Prices for the items in the line will range from $5 to $80, with most under $30.
“A pairing between our two brands made perfect sense,” said Mark Tritton, executive vice president and chief merchandising officer at Target, in a statement. “From the very beginning, we worked with Hunter to develop a well-designed, affordable collection that’s all about fun, optimism and accessible adventure for the entire family.
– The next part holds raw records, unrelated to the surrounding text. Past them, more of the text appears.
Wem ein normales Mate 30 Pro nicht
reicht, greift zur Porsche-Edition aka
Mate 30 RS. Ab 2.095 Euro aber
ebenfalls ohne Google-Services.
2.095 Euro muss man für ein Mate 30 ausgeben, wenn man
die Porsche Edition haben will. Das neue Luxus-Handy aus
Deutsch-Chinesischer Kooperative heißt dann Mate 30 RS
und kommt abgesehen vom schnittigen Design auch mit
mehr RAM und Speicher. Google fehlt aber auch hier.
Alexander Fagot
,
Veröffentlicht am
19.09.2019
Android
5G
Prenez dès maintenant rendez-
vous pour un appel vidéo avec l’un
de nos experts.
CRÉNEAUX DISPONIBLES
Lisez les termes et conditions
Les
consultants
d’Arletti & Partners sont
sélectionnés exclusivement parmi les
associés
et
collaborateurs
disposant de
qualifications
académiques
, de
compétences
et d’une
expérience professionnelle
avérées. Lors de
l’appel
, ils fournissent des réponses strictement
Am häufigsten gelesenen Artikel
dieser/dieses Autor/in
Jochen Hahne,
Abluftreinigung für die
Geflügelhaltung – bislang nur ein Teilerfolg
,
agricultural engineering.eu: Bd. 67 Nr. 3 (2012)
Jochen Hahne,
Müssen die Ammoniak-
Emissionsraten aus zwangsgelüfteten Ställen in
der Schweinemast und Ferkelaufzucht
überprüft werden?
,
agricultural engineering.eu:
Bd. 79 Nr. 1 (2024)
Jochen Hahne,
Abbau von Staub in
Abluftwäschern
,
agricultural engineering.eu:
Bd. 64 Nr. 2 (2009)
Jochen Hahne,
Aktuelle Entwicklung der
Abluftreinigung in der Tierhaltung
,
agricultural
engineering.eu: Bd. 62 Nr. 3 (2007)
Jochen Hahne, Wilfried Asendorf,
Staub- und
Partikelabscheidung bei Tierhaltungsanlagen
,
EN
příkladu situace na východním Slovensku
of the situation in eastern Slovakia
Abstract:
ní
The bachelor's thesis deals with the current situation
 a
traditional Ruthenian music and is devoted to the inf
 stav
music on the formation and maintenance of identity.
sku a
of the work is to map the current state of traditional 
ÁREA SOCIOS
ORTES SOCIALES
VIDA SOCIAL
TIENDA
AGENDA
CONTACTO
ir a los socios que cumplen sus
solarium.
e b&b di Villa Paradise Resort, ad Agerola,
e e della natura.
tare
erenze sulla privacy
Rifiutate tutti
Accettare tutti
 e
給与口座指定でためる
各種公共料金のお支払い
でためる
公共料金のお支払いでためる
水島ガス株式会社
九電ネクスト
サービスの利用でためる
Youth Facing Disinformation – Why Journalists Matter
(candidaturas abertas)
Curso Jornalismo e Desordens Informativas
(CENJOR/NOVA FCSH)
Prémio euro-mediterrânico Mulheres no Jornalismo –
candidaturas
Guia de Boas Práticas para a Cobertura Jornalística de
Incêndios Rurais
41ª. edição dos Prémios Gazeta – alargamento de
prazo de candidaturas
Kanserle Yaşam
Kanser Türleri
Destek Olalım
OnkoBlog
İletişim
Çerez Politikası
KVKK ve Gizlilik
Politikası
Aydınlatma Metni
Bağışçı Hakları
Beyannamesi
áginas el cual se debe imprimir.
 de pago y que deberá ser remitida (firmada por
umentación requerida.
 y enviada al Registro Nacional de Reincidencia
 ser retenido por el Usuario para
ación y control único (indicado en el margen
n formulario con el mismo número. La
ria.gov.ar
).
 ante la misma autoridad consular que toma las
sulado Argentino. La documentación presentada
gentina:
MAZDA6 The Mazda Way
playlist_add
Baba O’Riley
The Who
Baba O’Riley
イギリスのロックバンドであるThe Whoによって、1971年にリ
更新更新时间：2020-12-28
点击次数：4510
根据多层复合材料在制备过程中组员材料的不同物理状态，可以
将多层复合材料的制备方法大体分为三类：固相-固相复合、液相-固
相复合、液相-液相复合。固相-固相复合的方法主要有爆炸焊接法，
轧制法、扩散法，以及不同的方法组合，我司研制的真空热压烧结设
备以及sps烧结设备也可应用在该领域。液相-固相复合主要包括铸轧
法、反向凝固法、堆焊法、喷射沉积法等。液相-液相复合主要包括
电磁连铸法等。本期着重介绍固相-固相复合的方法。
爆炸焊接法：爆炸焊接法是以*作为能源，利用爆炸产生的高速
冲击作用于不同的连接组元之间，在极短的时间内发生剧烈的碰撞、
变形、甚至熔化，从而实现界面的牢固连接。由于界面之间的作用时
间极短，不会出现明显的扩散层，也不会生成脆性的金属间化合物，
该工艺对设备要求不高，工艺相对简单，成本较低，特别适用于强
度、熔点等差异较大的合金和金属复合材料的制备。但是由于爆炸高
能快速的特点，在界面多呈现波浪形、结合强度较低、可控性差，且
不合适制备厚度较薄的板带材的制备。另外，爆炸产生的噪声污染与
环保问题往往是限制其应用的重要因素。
The colorful, all-weather pieces found in this line are made for enjoying the outdoors — rain or shine — on any budget.”
Target is giving REDcard holders online access to order exclusive colors in select styles on April 7, a week ahead of the line’s public rollout.
While Target has achieved sales success with the launch of 12 separate private label lines over the past 18 months, the chain is under competitive pressure from a wide variety of rivals including Amazon.com.
A survey conducted by Coresight Research found that 30 percent of respondents who had increased spending on clothes on Amazon last year had shifted some of their dollars away from Target. The study’s results are in keeping with research that has shown an overlap between Target customers and Amazon Prime members.
- Target Announces Limited-Edition Collaboration with Hunter – Target
- Hunter for Target Is Almost Here – GQ
- Target Reports Fourth Quarter and Full-Year 2017 Earnings – Target Corporation
- Amazon’s apparel moves are wearing on Target – RetailWire
- How personal can Target’s customer service get? – RetailWire
- Target looks to out-people competition – RetailWire
- Target CEO: Success built on ‘great physical assets’ and ‘digital interaction’ – RetailWire
DISCUSSION QUESTIONS: Will Hunter for Target continue the chain’s track record of success for limited-edition collaborations with designers? Would Target benefit from having more of these lines or does it have the scope and cadence of these partnerships about right? How might early access for REDcard holders affect sales and card applications?